Material Modelling and Simulation of Deposition AM Processes on the Part Scale
This project aims at providing a modelling and simulation approach across the scales starting from consistent material models for bulk deposited AM concrete and its interlayers towards a reduced substitute model for fast simulations of complex geometries on the part-scale. More explicitly, the goal is to describe the material properties of AM parts during the printing process, whereby the material modelling of a layer sets in directly after the deposition of the fresh concrete. Without loss of generality, shotcrete (SC3DP, shotcrete 3D printing) is considered as a prototype material throughout this project in the 2nd funding period.
To achieve these objectives, the project combines visco-plastic material modelling of fresh bulk SC3DP as well as its interlayers. A novel experimental setup will be developed in close collaboration with project A04 within the 2nd funding period. The resulting material model together with geometry information is processed via Variationally consistent Computational Homogenisation with Numerical Model Reduction. This allows to reduce the complexity of the problem and to derive a unified visco-plastic surrogate model that comprises both bulk and interface properties as well as their evolution over time. Finally, the properties of SC3DP can be simulated for complex geometries on the part-scale in an inexpensive fashion by means of the Finite Cell Method. Furthermore, the effective material model on the part-scale will be integrated into the surrogate modelling approach developed in project B04.

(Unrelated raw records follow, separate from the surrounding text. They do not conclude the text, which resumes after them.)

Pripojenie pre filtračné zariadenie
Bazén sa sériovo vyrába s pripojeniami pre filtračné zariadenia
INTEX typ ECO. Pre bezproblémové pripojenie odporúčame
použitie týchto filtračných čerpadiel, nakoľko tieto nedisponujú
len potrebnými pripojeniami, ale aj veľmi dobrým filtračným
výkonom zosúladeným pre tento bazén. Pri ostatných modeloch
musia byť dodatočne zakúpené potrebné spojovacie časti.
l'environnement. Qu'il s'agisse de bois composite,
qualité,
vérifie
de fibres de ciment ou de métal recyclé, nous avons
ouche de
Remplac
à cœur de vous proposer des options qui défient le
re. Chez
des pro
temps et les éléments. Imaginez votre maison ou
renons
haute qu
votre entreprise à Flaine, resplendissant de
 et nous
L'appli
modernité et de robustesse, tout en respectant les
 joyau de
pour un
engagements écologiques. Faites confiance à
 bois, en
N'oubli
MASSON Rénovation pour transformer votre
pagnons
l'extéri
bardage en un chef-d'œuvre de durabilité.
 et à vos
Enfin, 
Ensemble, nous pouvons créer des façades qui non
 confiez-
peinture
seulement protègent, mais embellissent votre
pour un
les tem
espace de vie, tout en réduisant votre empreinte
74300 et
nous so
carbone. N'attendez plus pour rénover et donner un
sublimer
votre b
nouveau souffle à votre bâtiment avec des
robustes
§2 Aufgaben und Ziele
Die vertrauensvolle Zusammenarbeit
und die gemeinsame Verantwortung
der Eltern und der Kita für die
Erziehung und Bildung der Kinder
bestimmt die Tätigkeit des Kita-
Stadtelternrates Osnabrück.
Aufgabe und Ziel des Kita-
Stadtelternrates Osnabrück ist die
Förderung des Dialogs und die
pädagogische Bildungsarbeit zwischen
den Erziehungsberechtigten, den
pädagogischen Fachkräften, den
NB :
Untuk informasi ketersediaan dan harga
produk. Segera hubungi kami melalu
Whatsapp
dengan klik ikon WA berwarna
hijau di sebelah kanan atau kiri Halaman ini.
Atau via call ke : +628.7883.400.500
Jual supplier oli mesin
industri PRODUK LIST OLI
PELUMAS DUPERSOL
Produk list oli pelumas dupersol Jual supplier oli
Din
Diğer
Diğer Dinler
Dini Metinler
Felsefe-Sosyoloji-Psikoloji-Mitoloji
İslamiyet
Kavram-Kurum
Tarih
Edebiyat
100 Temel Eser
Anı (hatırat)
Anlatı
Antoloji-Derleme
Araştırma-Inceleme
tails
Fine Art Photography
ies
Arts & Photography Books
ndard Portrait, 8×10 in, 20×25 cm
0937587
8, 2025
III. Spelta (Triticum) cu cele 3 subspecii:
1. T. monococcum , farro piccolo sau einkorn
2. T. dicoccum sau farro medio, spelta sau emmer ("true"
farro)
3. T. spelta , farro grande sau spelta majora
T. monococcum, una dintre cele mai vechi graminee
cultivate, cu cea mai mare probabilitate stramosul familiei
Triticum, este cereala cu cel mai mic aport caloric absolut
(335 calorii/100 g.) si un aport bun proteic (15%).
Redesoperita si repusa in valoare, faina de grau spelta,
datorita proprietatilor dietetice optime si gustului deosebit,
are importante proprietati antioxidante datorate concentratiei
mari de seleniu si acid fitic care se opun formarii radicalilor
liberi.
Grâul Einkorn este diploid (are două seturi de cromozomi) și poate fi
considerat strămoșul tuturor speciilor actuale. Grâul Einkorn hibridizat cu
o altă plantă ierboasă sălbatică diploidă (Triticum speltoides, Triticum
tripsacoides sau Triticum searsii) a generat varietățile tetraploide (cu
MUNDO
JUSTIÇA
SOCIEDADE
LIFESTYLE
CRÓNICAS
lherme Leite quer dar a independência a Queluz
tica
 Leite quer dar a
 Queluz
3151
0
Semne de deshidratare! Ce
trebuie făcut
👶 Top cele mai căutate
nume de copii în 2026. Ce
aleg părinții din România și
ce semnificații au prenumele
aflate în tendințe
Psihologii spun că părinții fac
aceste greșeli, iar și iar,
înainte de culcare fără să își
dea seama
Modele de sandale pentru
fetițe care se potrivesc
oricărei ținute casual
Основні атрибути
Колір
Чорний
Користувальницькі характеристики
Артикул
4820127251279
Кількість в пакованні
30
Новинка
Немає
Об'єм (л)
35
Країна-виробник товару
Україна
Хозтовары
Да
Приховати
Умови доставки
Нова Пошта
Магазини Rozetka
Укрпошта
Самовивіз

Networking with other projects
This project sets out to provide a scientifically sound and accurate material formulation for the novel process of SC3DP as investigated in project A04. It combines this material formulation with the geometric flexibility of the Finite Cell Method to be able to deliver a highly accurate predictive tool for deformations and failure during the manufacturing process. Such highly accurate models, however, may by construction not be fast or deliver an online monitoring per se. Yet, other B projects such as B04 will either directly use the material description or derive even simpler, faster coarse grain computations for a quick assessment of stability on the basis of the fundamental research results in B06. Moreover, the methodology and framework developed in this project are constructed to be as general as possible. They are, therefore, to be adapted to other kinds of deposition processes. In addition to providing such fundamental analysis, we investigate the incorporation and applicability of fabrication information models as generated by C04 for production processes and will profit from the process monitoring planned in C06.